2022年8月

 演説中の元首相が暗殺されるという信じられないような事件を経て、この度大きな選挙が終わりました。あの大事件が今後社会に及ぼす影響は測り知れませんが、今はただ冥福をお祈りするばかりです。
 選挙によって多くの支持を得た人や政党が権力を持ち、重要な議題は多数決で決めるという民主主義の仕組みは既に日本に定着しています。非道な暴力や独裁による支配などは到底受け入れられません。しかしこれは少数派や立場の弱い人のことは軽くあしらっていい、という訳ではないはずです。多数派の意見で全てを押し切ろうという傲りは、深いひずみを身近な所に残しかねません。

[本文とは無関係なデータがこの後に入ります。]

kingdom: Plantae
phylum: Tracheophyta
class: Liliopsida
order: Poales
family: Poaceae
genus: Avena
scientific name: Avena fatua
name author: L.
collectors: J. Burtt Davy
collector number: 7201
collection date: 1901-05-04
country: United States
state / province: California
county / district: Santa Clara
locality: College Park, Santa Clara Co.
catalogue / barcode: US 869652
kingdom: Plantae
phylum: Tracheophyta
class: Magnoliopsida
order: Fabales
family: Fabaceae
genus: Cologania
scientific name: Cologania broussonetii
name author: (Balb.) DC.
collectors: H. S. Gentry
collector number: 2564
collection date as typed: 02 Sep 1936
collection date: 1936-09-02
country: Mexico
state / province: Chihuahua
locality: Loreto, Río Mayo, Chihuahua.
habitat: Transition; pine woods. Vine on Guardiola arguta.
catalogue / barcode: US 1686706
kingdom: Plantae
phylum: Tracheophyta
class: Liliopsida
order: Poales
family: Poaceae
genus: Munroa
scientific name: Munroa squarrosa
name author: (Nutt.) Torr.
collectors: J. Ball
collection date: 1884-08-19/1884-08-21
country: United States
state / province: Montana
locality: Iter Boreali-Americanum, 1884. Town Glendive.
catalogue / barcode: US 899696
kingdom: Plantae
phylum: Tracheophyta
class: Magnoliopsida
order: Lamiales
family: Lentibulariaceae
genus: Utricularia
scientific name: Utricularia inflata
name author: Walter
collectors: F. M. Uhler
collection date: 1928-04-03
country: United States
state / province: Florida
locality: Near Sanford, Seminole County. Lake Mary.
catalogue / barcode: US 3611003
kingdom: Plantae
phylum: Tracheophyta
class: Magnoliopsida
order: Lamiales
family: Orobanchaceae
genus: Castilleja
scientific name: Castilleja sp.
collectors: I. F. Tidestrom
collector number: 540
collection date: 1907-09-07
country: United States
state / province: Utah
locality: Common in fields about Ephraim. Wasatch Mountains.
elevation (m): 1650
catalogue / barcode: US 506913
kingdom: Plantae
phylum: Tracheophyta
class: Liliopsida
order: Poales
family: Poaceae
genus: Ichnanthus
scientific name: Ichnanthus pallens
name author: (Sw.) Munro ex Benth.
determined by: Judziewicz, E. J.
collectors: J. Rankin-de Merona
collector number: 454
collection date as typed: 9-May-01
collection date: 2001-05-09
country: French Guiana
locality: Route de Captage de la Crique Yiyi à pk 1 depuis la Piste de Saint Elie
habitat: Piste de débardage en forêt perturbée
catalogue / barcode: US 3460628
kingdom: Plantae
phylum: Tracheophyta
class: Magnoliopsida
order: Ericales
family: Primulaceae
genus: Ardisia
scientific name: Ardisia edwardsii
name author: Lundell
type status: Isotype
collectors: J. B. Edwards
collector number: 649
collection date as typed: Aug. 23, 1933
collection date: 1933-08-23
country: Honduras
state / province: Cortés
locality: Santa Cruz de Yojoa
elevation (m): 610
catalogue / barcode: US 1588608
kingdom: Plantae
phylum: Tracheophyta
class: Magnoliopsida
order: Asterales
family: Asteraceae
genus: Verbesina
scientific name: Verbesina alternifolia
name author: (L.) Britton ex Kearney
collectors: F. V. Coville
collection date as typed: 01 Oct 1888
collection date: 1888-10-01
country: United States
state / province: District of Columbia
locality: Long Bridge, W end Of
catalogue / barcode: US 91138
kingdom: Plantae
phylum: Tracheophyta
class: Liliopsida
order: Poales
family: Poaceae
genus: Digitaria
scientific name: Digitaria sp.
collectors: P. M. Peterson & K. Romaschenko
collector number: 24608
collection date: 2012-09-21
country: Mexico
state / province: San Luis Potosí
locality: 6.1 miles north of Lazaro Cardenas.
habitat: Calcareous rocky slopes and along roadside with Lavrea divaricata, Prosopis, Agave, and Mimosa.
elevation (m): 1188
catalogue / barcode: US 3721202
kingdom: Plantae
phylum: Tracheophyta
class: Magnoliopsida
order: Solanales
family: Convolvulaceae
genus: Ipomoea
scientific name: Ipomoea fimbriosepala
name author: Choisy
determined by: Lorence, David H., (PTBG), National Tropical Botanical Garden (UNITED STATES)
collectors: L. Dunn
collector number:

 医療の現場でも、関係者の意見は時に対立します。有力者や多数派の意向は分かるのですが、声の小さい人達の希望はどうなるのか気になる場面も多々あります。ここで一気に多数決に走る前に、リーダーの資質が問われるように思います。反対派の意見をよく聞いたのか、理解を得る努力には時間をかけたのか、私も院長として考える必要があるようです。
 政治でも医療でも言葉による意思疎通はとても大切ですが、沈黙の力、言葉でない力も医療現場では日々強く感じます。それは心から窮状を訴える声なき声のこともあれば、少々強引に自分の都合を押し付けてくる意志のこともあります。沈黙の力と正しく向き合うために、私には医師としての原点に返る姿勢と、穏やかに祈る習慣が大切な気がしています。大きな声で立派なことを言うよりも、時間をかけてあれこれ悩む方が私の性に合っているようです。
 独裁権力でも多数決万能でもなく、本当に困っている人の傍で自分も悩み続けることはできないか。演説も根回しも下手な私に政治家のような影響力はありませんが、これからも総社の開業医としてこの課題に取り組んでいくと思います。